Happiness is the natural state for people, as difficult as our individual life journeys may be. It is not some imagined future after you no longer need to work, and it’s not some cinematic memory from your childhood. You’re supposed to be happy right here, right now.
Of course, many of us don’t feel like we are. That’s because we’re trying to be, and we can’t strive for and reach happiness. It’s not the result of an effort, it’s not a goal. It can’t be gotten at by ego.
Happiness can be unveiled though. Gardeners who willingly work in their garden, in collaboration with the sun and the rain, are engaged in the cultivation of happiness. You can too.
Start by looking inside. Spend time in meditation or prayer – time in your garden – so that you can fully perceive the rocks and weeds, the birds and trees.
Sweat and groan as you haul out the rocks, the emotional blockage that was created when you refused to fully feel the events of your life. The only way to do this is to feel the rocks.
Do nothing to pull out the weeds, the negative patterns of behavior that imprinted into your mind as you struggled to cope with the world. If you do nothing, they’ll stop being nourished and they’ll die – pulling on them just makes them stronger. Doing nothing can be very difficult.
Nourish the soil, seek wholeness in body, by intentionally seeking physical activity and whatever diet fulfills your physical form the best. Don’t read a book on gardening in the forest if you’re working in a desert. Listen to the land.
Nourish the plants, seek wholeness in emotions, by accepting and fully feeling whatever weather arises. You need both sunny weather and storms to grow.
Plant trees of right understanding by regularly reading spiritual and religious texts, preferably across multiple traditions. Don’t keep it too serious, though – it’s not spiritual if it’s always dreary and bleak.
Plant trees of right relationships by moral action, allegiance to a concept of virtue that you regularly redefine using your intuition and expanding frame of reference. Seek to guide all of that grows in you into positive, constructive outlets.
None of these methods of cultivating happiness will result in happiness. Not one. You’ll never get happy trying to be happy. These methods of cultivating happiness result in healthiness, wholeness, and spirituality.
But, in your gardening, sooner or later you’ll start unaccountably whistling and smiling. You’ll be pulling a difficult weed or your back will be hurting from moving a particularly large rock, and suddenly you’ll notice the sky or the grass or the birds. Maybe you’ll even sing or dance. It won’t be because of one tree, or some special fruit, or anything at all in particular.

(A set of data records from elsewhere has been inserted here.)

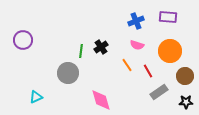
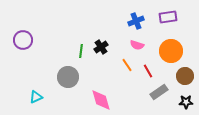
purple rectangle: rotated 12 degrees counterclockwise
orange circle: moved 1 px right
gray circle: moved 4 px down
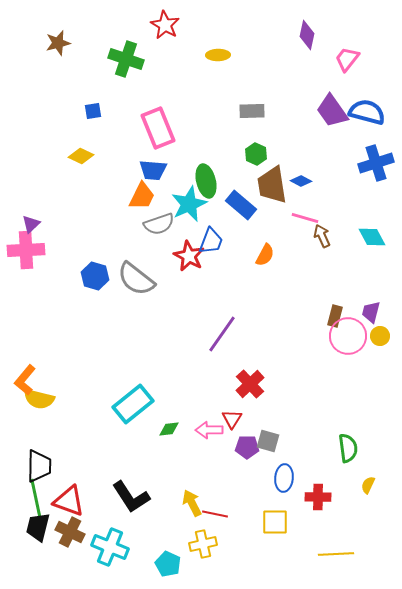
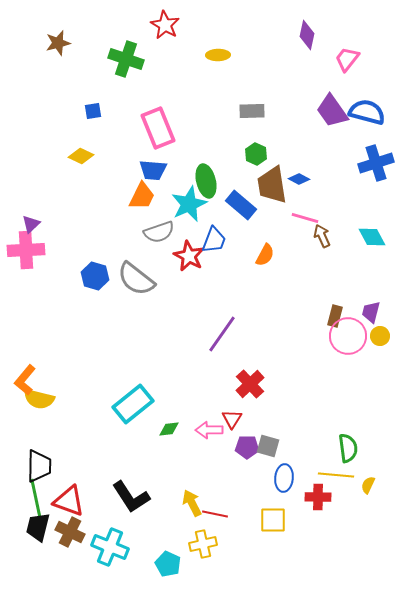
blue diamond at (301, 181): moved 2 px left, 2 px up
gray semicircle at (159, 224): moved 8 px down
blue trapezoid at (211, 241): moved 3 px right, 1 px up
gray square at (268, 441): moved 5 px down
yellow square at (275, 522): moved 2 px left, 2 px up
yellow line at (336, 554): moved 79 px up; rotated 8 degrees clockwise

You’ll just suddenly notice that you’re happy, and have been for quite some time.
In your clearing of the land and tending of the plants, happiness just somehow happens. But only as long as you keep working. There’s not much difference between happiness and living, if you can forget about being something in particular or wanting something in particular for a while.
Ultimately, the cultivation of happiness is the happiness it cultivates, you see.
For to try to say anything definite about the Tao is like trying to eat your mouth: you can’t get outside it to chew it. To put it the other way round: anything you can chew is not your mouth. So, too, anything you can define or imagine, anything you can understand or desire, is not the Tao. We can’t know it, we can’t feel or sense it, for the very simple reason that it’s the whole substance of knowing, feeling, and sensing, of living and existing. It’s too close to be seen and too obvious to be noticed or understood.